The occasion was marked with the CRC Finance and Credit Conference 2024 held in Lagos, where key industry stakeholders gathered to reflect on the bureau’s journey and discuss future trends in credit risk management.

Founded in January 2010 and licensed by the Central Bank of Nigeria (CBN), CRC Credit Bureau has played a pivotal role in enhancing access to credit across Nigeria.

Dr. Tunde Popoola, the Group Managing Director/CEO of CRC Credit Bureau Limited, highlighted the bureau’s journey, noting that from its inception with a single product, CRC has expanded its offerings to 18 products covering all aspects of the lending value chain.

Speaking at the conference, Dr. Popoola underscored the bureau’s contribution to Nigeria’s financial sector, stating, “CRC Credit Bureau has been instrumental in transforming access to credit in Nigeria over the past 15 years. We started with a vision to simplify credit access through reliable data and have since grown to serve millions of Nigerians.”

The event focused on the theme “Sustainable Financing Options: Innovations in Credit Risk Management,” emphasizing the importance of sustainable finance amid economic challenges.

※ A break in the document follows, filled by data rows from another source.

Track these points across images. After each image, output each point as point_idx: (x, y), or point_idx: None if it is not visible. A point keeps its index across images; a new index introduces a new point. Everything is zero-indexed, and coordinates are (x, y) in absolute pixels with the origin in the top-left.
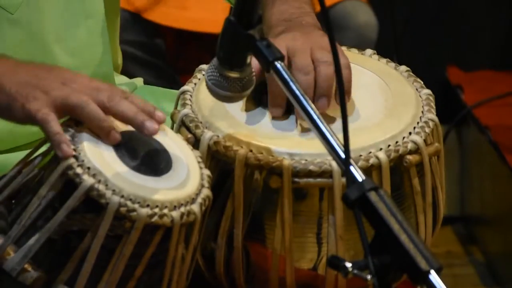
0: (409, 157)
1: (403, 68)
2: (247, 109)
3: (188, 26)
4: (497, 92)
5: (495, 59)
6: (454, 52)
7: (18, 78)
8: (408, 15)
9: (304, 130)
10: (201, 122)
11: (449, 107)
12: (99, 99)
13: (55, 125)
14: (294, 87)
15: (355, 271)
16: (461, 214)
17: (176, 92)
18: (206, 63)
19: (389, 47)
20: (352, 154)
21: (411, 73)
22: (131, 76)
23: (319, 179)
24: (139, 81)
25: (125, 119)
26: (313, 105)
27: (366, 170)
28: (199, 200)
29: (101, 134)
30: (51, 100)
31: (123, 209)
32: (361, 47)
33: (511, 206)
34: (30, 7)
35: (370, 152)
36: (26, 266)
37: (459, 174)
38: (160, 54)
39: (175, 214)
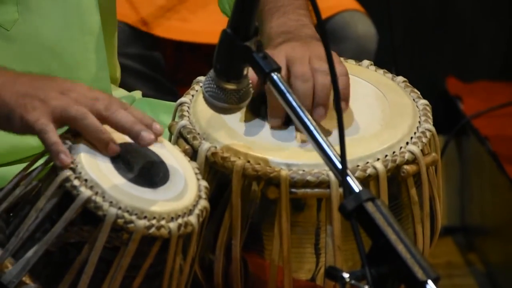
0: (406, 167)
1: (400, 78)
2: (245, 120)
3: (189, 38)
4: (496, 103)
5: (494, 70)
6: (453, 63)
7: (17, 88)
8: (407, 25)
9: (303, 141)
10: (198, 134)
11: (448, 118)
12: (96, 108)
13: (53, 135)
14: (290, 98)
15: (353, 282)
16: (461, 225)
17: (174, 104)
18: (205, 75)
19: (387, 58)
20: (349, 165)
21: (408, 84)
22: (129, 89)
23: (316, 190)
24: (137, 94)
25: (121, 129)
26: (309, 116)
27: (363, 181)
28: (197, 211)
29: (100, 146)
30: (50, 110)
31: (120, 221)
32: (360, 58)
33: (511, 216)
34: (26, 24)
35: (367, 162)
36: (24, 278)
37: (459, 185)
38: (158, 67)
39: (173, 225)
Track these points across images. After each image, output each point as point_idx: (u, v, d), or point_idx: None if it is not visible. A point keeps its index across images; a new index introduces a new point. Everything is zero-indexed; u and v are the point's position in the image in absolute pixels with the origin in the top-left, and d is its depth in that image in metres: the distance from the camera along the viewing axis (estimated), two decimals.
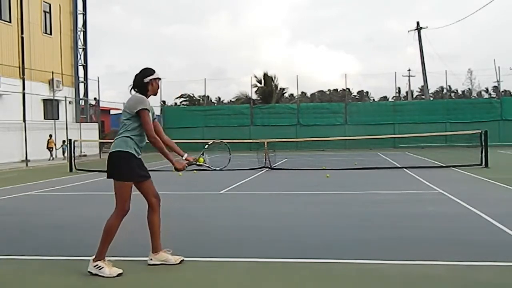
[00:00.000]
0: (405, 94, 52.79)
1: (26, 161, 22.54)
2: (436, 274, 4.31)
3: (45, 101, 27.73)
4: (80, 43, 32.04)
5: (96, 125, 31.90)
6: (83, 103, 32.26)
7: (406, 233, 6.00)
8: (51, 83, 27.87)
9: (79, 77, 31.59)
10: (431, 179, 11.85)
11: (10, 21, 25.53)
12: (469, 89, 51.21)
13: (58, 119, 27.80)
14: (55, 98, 27.95)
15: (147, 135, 4.60)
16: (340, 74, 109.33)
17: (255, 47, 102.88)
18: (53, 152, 26.03)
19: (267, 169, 16.13)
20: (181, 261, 4.78)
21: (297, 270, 4.51)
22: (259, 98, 41.22)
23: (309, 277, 4.30)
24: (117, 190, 4.62)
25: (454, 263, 4.61)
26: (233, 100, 46.24)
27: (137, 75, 4.72)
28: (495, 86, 45.58)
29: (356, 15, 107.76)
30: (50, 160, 25.26)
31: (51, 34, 28.86)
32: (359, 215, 7.45)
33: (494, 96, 50.20)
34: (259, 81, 41.30)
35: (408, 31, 41.35)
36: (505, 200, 8.78)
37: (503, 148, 26.23)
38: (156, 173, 14.86)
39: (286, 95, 48.37)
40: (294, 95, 50.10)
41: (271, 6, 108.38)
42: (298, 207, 8.36)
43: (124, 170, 4.55)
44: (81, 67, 32.04)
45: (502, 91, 38.74)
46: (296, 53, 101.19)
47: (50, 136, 26.22)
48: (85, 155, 26.47)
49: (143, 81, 4.66)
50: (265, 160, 16.66)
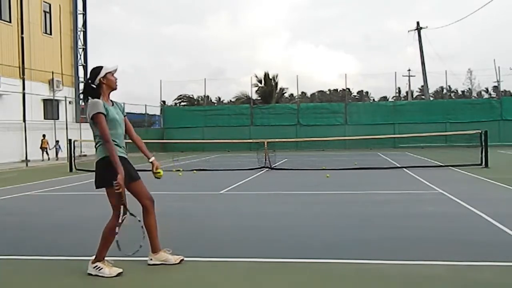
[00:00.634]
0: (405, 94, 52.80)
1: (26, 161, 22.54)
2: (436, 274, 4.31)
3: (45, 101, 27.73)
4: (80, 43, 32.04)
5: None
6: (83, 103, 32.24)
7: (406, 233, 6.00)
8: (51, 83, 27.88)
9: (79, 77, 31.58)
10: (431, 179, 11.85)
11: (10, 21, 25.54)
12: (469, 89, 51.26)
13: (58, 119, 27.81)
14: (55, 98, 27.95)
15: (102, 137, 4.54)
16: (340, 74, 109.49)
17: (255, 47, 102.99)
18: (47, 152, 25.70)
19: (267, 169, 16.13)
20: (181, 261, 4.77)
21: (297, 270, 4.51)
22: (259, 98, 41.24)
23: (309, 277, 4.30)
24: (110, 196, 4.58)
25: (454, 263, 4.60)
26: (233, 100, 46.27)
27: (86, 82, 4.61)
28: (495, 86, 45.60)
29: (355, 15, 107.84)
30: (44, 160, 24.87)
31: (51, 34, 28.87)
32: (359, 215, 7.45)
33: (494, 96, 50.21)
34: (259, 81, 41.33)
35: (408, 31, 41.42)
36: (505, 200, 8.78)
37: (503, 148, 26.23)
38: (151, 173, 14.85)
39: (286, 95, 48.45)
40: (294, 95, 50.14)
41: (270, 6, 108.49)
42: (298, 207, 8.36)
43: (111, 176, 4.45)
44: (81, 67, 32.04)
45: (502, 91, 38.75)
46: (296, 53, 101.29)
47: (44, 136, 25.81)
48: (85, 155, 26.44)
49: (92, 86, 4.51)
50: (265, 160, 16.66)
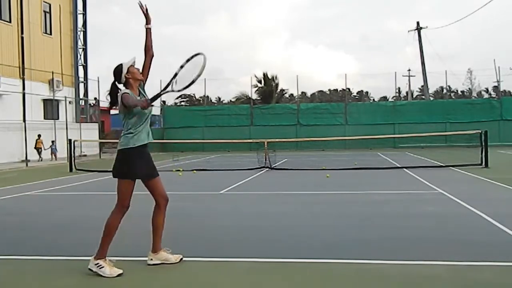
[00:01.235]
0: (405, 94, 52.79)
1: (26, 161, 22.54)
2: (436, 274, 4.31)
3: (45, 101, 27.73)
4: (80, 43, 32.05)
5: (96, 125, 31.91)
6: (83, 103, 32.27)
7: (406, 233, 6.00)
8: (51, 83, 27.88)
9: (79, 77, 31.60)
10: (431, 179, 11.85)
11: (10, 21, 25.54)
12: (469, 89, 51.25)
13: (58, 119, 27.80)
14: (55, 98, 27.95)
15: (131, 107, 4.46)
16: (340, 74, 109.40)
17: (254, 47, 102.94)
18: (41, 153, 24.99)
19: (267, 169, 16.13)
20: (181, 259, 4.79)
21: (297, 270, 4.51)
22: (259, 98, 41.23)
23: (309, 277, 4.30)
24: (119, 189, 4.64)
25: (454, 263, 4.60)
26: (233, 100, 46.28)
27: (112, 84, 4.69)
28: (495, 86, 45.57)
29: (355, 15, 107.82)
30: (39, 161, 24.20)
31: (51, 34, 28.87)
32: (359, 215, 7.45)
33: (494, 96, 50.19)
34: (259, 81, 41.33)
35: (408, 31, 41.41)
36: (505, 200, 8.78)
37: (503, 148, 26.22)
38: None
39: (286, 95, 48.43)
40: (294, 95, 50.14)
41: (270, 6, 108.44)
42: (298, 207, 8.36)
43: (126, 169, 4.53)
44: (81, 67, 32.06)
45: (502, 91, 38.72)
46: (296, 53, 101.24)
47: (39, 136, 25.23)
48: (85, 155, 26.47)
49: (116, 85, 4.63)
50: (265, 160, 16.66)
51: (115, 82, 4.66)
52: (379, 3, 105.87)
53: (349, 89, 61.65)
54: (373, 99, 63.17)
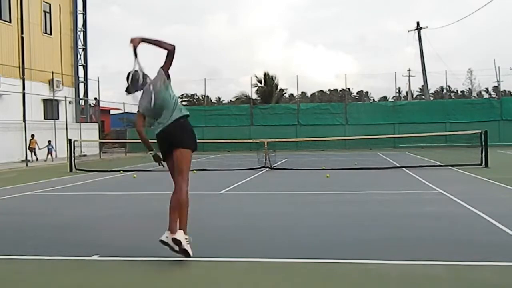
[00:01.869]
0: (405, 94, 52.80)
1: (26, 161, 22.54)
2: (436, 274, 4.31)
3: (45, 101, 27.74)
4: (80, 43, 32.06)
5: (96, 125, 31.92)
6: (83, 103, 32.27)
7: (406, 233, 6.00)
8: (51, 83, 27.88)
9: (79, 77, 31.60)
10: (431, 179, 11.85)
11: (10, 21, 25.54)
12: (469, 89, 51.27)
13: (58, 119, 27.80)
14: (55, 98, 27.96)
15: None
16: (339, 74, 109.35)
17: (253, 47, 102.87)
18: (35, 153, 24.23)
19: (267, 169, 16.13)
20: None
21: (297, 270, 4.51)
22: (259, 98, 41.23)
23: (309, 277, 4.30)
24: (187, 159, 4.73)
25: (454, 263, 4.60)
26: (233, 100, 46.28)
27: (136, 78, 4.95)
28: (495, 86, 45.58)
29: (355, 15, 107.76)
30: (32, 161, 23.43)
31: (51, 34, 28.88)
32: (359, 215, 7.45)
33: (494, 96, 50.19)
34: (259, 81, 41.32)
35: (408, 31, 41.46)
36: (505, 200, 8.78)
37: (503, 148, 26.22)
38: (154, 173, 14.86)
39: (286, 95, 48.43)
40: (294, 95, 50.15)
41: (269, 6, 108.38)
42: (298, 207, 8.36)
43: (194, 139, 4.86)
44: (81, 67, 32.06)
45: (502, 91, 38.73)
46: (295, 53, 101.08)
47: (33, 136, 24.37)
48: (85, 155, 26.46)
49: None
50: (265, 160, 16.66)
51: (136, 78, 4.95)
52: (379, 3, 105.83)
53: (349, 89, 61.72)
54: (373, 99, 63.22)
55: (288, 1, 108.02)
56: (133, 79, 4.87)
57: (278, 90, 42.63)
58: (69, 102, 29.37)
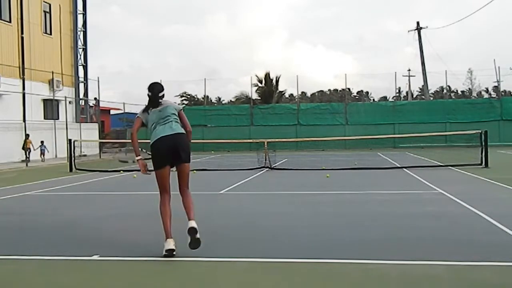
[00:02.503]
0: (405, 94, 52.81)
1: (26, 161, 22.53)
2: (436, 274, 4.31)
3: (45, 101, 27.72)
4: (80, 43, 32.05)
5: (96, 125, 31.92)
6: (83, 103, 32.27)
7: (406, 233, 6.00)
8: (51, 83, 27.87)
9: (79, 77, 31.59)
10: (431, 179, 11.85)
11: (10, 21, 25.53)
12: (469, 89, 51.26)
13: (58, 119, 27.80)
14: (55, 98, 27.95)
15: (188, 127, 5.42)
16: (339, 74, 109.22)
17: (253, 47, 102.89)
18: (29, 154, 23.17)
19: (267, 169, 16.13)
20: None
21: (297, 270, 4.51)
22: (259, 98, 41.23)
23: (309, 277, 4.30)
24: (188, 171, 5.41)
25: (454, 263, 4.61)
26: (233, 100, 46.28)
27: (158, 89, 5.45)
28: (495, 86, 45.57)
29: (355, 15, 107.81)
30: (26, 162, 22.51)
31: (51, 34, 28.87)
32: (359, 215, 7.45)
33: (494, 96, 50.19)
34: (260, 81, 41.31)
35: (408, 31, 41.46)
36: (505, 200, 8.78)
37: (503, 148, 26.23)
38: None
39: (286, 95, 48.42)
40: (294, 95, 50.15)
41: (269, 6, 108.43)
42: (298, 207, 8.36)
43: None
44: (81, 67, 32.06)
45: (502, 91, 38.71)
46: (295, 53, 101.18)
47: (27, 136, 23.55)
48: (85, 155, 26.45)
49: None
50: (265, 160, 16.66)
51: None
52: (379, 3, 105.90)
53: (349, 89, 61.77)
54: (373, 99, 63.23)
55: (288, 1, 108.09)
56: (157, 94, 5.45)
57: (278, 90, 42.64)
58: (69, 102, 29.37)
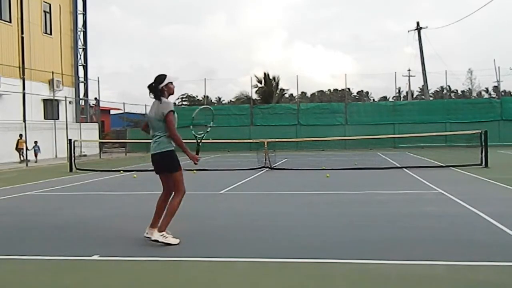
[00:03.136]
0: (405, 94, 52.83)
1: (26, 161, 22.53)
2: (436, 274, 4.31)
3: (45, 101, 27.74)
4: (80, 43, 32.06)
5: (96, 125, 31.93)
6: (83, 103, 32.27)
7: (406, 233, 6.00)
8: (51, 83, 27.88)
9: (79, 77, 31.60)
10: (431, 179, 11.85)
11: (10, 21, 25.54)
12: (469, 89, 51.27)
13: (58, 119, 27.81)
14: (55, 98, 27.96)
15: (172, 131, 5.58)
16: (339, 75, 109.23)
17: (253, 47, 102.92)
18: (23, 154, 23.03)
19: (267, 169, 16.13)
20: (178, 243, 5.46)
21: (297, 270, 4.51)
22: (259, 98, 41.22)
23: (309, 277, 4.30)
24: (177, 178, 5.59)
25: (454, 263, 4.61)
26: (233, 100, 46.26)
27: (152, 84, 5.53)
28: (495, 86, 45.59)
29: (355, 15, 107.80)
30: (20, 163, 22.51)
31: (51, 34, 28.87)
32: (359, 215, 7.45)
33: (494, 96, 50.19)
34: (259, 81, 41.30)
35: (408, 31, 41.47)
36: (505, 200, 8.78)
37: (503, 148, 26.23)
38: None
39: (286, 95, 48.41)
40: (294, 95, 50.14)
41: (268, 6, 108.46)
42: (298, 207, 8.36)
43: (177, 163, 5.64)
44: (81, 67, 32.06)
45: (502, 91, 38.71)
46: (295, 53, 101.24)
47: (21, 136, 23.24)
48: (85, 155, 26.46)
49: (158, 88, 5.51)
50: (265, 160, 16.65)
51: (153, 85, 5.54)
52: (378, 3, 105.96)
53: (349, 89, 61.76)
54: (373, 99, 63.24)
55: (287, 1, 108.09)
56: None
57: (278, 90, 42.62)
58: (69, 102, 29.37)
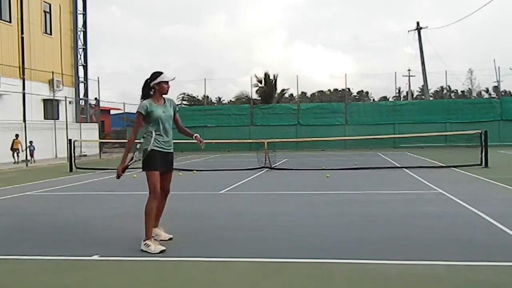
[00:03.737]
0: (405, 94, 52.83)
1: (26, 161, 22.53)
2: (436, 274, 4.31)
3: (45, 101, 27.75)
4: (80, 43, 32.06)
5: (96, 125, 31.94)
6: (83, 103, 32.28)
7: (406, 233, 6.00)
8: (51, 83, 27.89)
9: (79, 77, 31.61)
10: (431, 179, 11.85)
11: (10, 21, 25.55)
12: (469, 89, 51.29)
13: (58, 119, 27.82)
14: (55, 98, 27.97)
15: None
16: (339, 75, 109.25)
17: (252, 47, 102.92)
18: (18, 154, 22.85)
19: (267, 169, 16.13)
20: (170, 239, 5.61)
21: (297, 270, 4.51)
22: (259, 98, 41.22)
23: (309, 277, 4.30)
24: (147, 180, 5.33)
25: (454, 263, 4.61)
26: (233, 100, 46.27)
27: (145, 82, 5.43)
28: (495, 86, 45.59)
29: (355, 15, 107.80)
30: (15, 163, 22.26)
31: (51, 34, 28.88)
32: (359, 215, 7.44)
33: (494, 96, 50.19)
34: (259, 81, 41.30)
35: (408, 31, 41.50)
36: (505, 200, 8.78)
37: (503, 148, 26.23)
38: None
39: (286, 95, 48.41)
40: (294, 95, 50.14)
41: (268, 6, 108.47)
42: (298, 207, 8.36)
43: (147, 164, 5.35)
44: (81, 67, 32.07)
45: (502, 91, 38.72)
46: (294, 53, 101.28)
47: (17, 136, 23.12)
48: (85, 155, 26.47)
49: (149, 84, 5.40)
50: (265, 160, 16.66)
51: (148, 81, 5.43)
52: (378, 3, 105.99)
53: (349, 89, 61.78)
54: (373, 99, 63.24)
55: (287, 1, 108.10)
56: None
57: (278, 90, 42.63)
58: (69, 102, 29.39)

The conference provided a platform for stakeholders to discuss strategies for mitigating risks and enhancing the efficiency of credit operations in Nigeria.

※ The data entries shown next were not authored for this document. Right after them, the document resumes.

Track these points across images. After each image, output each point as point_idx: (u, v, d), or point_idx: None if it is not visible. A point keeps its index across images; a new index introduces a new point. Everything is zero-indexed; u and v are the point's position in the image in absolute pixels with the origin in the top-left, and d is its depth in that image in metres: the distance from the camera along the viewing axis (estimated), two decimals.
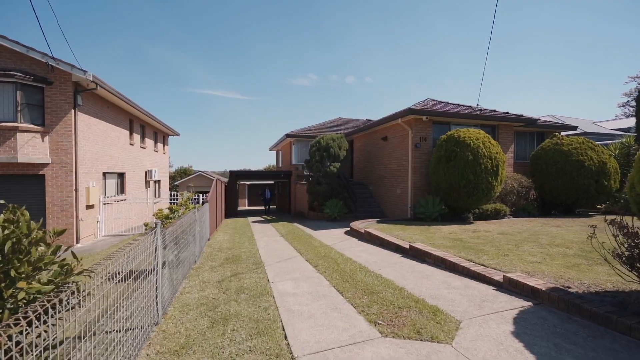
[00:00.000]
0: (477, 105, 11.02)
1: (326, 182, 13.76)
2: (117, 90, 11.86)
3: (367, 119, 21.57)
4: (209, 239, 9.33)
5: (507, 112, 12.80)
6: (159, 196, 19.27)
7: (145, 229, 5.85)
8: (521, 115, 12.68)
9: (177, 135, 21.62)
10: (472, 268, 5.09)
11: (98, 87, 10.76)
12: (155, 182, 18.75)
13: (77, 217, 10.57)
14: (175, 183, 29.95)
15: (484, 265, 5.28)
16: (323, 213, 13.34)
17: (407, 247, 6.82)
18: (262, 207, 24.51)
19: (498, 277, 4.65)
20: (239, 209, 26.76)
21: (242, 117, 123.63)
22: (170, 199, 21.01)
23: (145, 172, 16.95)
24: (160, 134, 19.84)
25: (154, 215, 6.49)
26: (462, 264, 5.31)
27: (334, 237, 9.32)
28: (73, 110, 10.48)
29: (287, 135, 17.50)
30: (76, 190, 10.52)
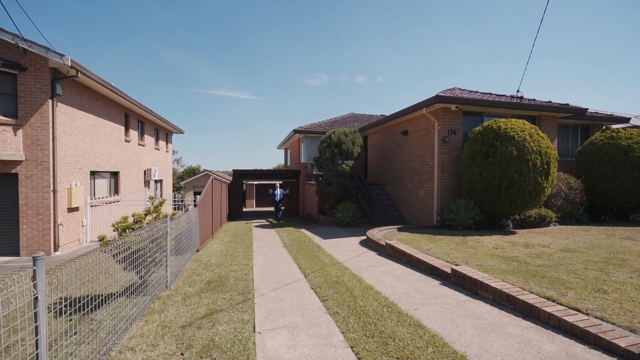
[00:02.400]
0: (518, 91, 9.01)
1: (337, 182, 11.93)
2: (103, 79, 10.35)
3: (381, 115, 19.61)
4: (198, 250, 7.65)
5: (550, 101, 10.70)
6: (160, 197, 17.82)
7: (101, 244, 4.20)
8: (567, 105, 10.55)
9: (182, 132, 20.17)
10: (567, 318, 3.18)
11: (79, 74, 9.22)
12: (156, 182, 17.30)
13: (55, 221, 9.07)
14: (181, 183, 28.62)
15: (580, 311, 3.37)
16: (334, 217, 11.52)
17: (449, 271, 4.93)
18: (271, 208, 22.79)
19: (624, 342, 2.74)
20: (245, 210, 25.15)
21: (253, 117, 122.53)
22: (174, 200, 19.63)
23: (144, 171, 15.49)
24: (162, 131, 18.39)
25: (113, 225, 4.84)
26: (546, 309, 3.40)
27: (347, 250, 7.49)
28: (50, 100, 8.96)
29: (295, 131, 15.72)
30: (54, 191, 9.01)
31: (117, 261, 4.32)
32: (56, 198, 9.07)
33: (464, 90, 11.46)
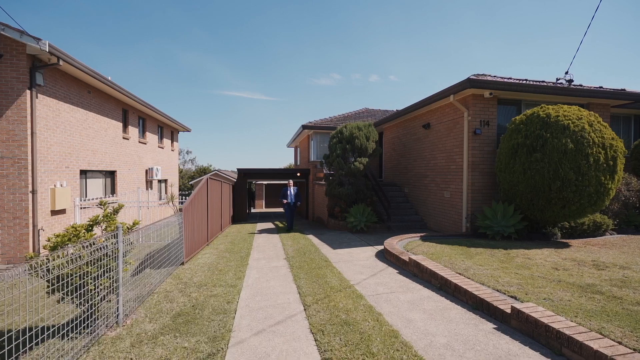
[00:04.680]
0: (567, 73, 7.31)
1: (350, 182, 10.45)
2: (92, 69, 9.22)
3: (397, 110, 17.94)
4: (183, 263, 6.34)
5: (601, 87, 8.87)
6: (166, 198, 16.79)
7: (26, 262, 2.92)
8: (623, 90, 8.71)
9: (188, 130, 19.11)
10: None
11: (60, 62, 8.09)
12: (159, 181, 16.26)
13: (34, 225, 7.98)
14: (190, 182, 27.73)
15: None
16: (346, 222, 10.04)
17: (507, 310, 3.39)
18: (281, 209, 21.38)
19: None
20: (254, 211, 23.94)
21: (266, 117, 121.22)
22: (181, 201, 18.61)
23: (146, 171, 14.45)
24: (167, 129, 17.35)
25: (48, 239, 3.57)
26: None
27: (361, 265, 6.01)
28: (29, 91, 7.87)
29: (304, 127, 14.29)
30: (33, 192, 7.92)
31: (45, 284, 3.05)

Reflecting on the current state of credit penetration, Dr. Popoola noted that while Nigeria has made significant progress, the 14% penetration rate still falls below global benchmarks.

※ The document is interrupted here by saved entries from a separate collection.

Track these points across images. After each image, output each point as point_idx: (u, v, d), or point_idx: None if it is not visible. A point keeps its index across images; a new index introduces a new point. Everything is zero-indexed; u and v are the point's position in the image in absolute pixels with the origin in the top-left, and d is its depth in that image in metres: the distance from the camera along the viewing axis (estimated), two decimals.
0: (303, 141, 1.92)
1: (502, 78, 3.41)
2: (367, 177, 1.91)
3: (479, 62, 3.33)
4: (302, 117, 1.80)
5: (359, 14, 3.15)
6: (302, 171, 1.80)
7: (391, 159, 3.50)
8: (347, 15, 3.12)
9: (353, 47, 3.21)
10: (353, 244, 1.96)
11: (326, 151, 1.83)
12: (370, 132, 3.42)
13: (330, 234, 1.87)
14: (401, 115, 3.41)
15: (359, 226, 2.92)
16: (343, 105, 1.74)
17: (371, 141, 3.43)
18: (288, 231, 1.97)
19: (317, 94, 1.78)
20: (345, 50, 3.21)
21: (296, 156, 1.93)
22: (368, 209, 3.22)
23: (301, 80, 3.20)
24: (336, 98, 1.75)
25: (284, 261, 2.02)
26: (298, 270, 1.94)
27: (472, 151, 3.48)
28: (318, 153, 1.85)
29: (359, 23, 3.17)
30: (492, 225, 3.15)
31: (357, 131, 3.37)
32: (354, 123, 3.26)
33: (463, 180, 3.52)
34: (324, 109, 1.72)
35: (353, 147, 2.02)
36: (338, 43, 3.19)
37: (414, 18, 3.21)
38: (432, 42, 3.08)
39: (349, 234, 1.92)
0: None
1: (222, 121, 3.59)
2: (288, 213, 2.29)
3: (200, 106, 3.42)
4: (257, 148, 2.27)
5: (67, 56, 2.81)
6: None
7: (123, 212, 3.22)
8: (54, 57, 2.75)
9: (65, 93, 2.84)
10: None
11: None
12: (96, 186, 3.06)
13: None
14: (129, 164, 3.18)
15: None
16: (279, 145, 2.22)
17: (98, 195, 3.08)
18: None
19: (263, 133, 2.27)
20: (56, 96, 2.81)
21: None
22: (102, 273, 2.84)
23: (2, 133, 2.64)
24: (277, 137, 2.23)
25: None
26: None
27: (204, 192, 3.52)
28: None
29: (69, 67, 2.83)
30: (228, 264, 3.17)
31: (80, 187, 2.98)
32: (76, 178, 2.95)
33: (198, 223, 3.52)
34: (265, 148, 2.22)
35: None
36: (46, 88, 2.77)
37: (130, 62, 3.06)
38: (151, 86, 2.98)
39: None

He highlighted that CRC Credit Bureau currently holds credit scores for 33 million Nigerians, facilitating over 29.4 million searches in 2023 alone, with an additional 10 million searches conducted in the first quarter of 2024.

Joel Owoade, Chairman of CRC’s Board of Directors, acknowledged the economic headwinds impacting businesses in Nigeria but stressed the importance of sustainable financing to mitigate risks associated with lending.

“As we navigate economic fluctuations, sustainable financing remains crucial to fostering economic stability and growth,” Owoade remarked.

The conference also featured insights from industry experts on leveraging artificial intelligence (AI) in credit risk management and regulatory frameworks to support AI-driven innovations.

Olaniyi Yusuf, Managing Partner of Verraki, highlighted the potential of AI to create jobs and enhance economic productivity, calling for supportive regulatory environments that balance innovation with risk management.

Representatives from the Central Bank of Nigeria (CBN) emphasized the regulator’s efforts to promote sustainable credit practices.

Dr. Adetona Adedeji, Acting Director of the Banking Supervision Department at CBN, outlined initiatives such as the National Collateral Registry and Global Standing Instruction aimed at enhancing credit access while minimizing risks.

As CRC Credit Bureau looks ahead, Dr. Popoola expressed optimism about the future, stating, “We remain committed to driving greater financial inclusion and expanding credit access in Nigeria. Our focus is on leveraging technology and strategic partnerships to deliver innovative solutions that meet the evolving needs of consumers and lenders.”

The celebration of CRC Credit Bureau’s 15th anniversary underscored its pivotal role in Nigeria’s financial sector, marking a milestone in the nation’s journey towards broader financial inclusion and sustainable economic growth.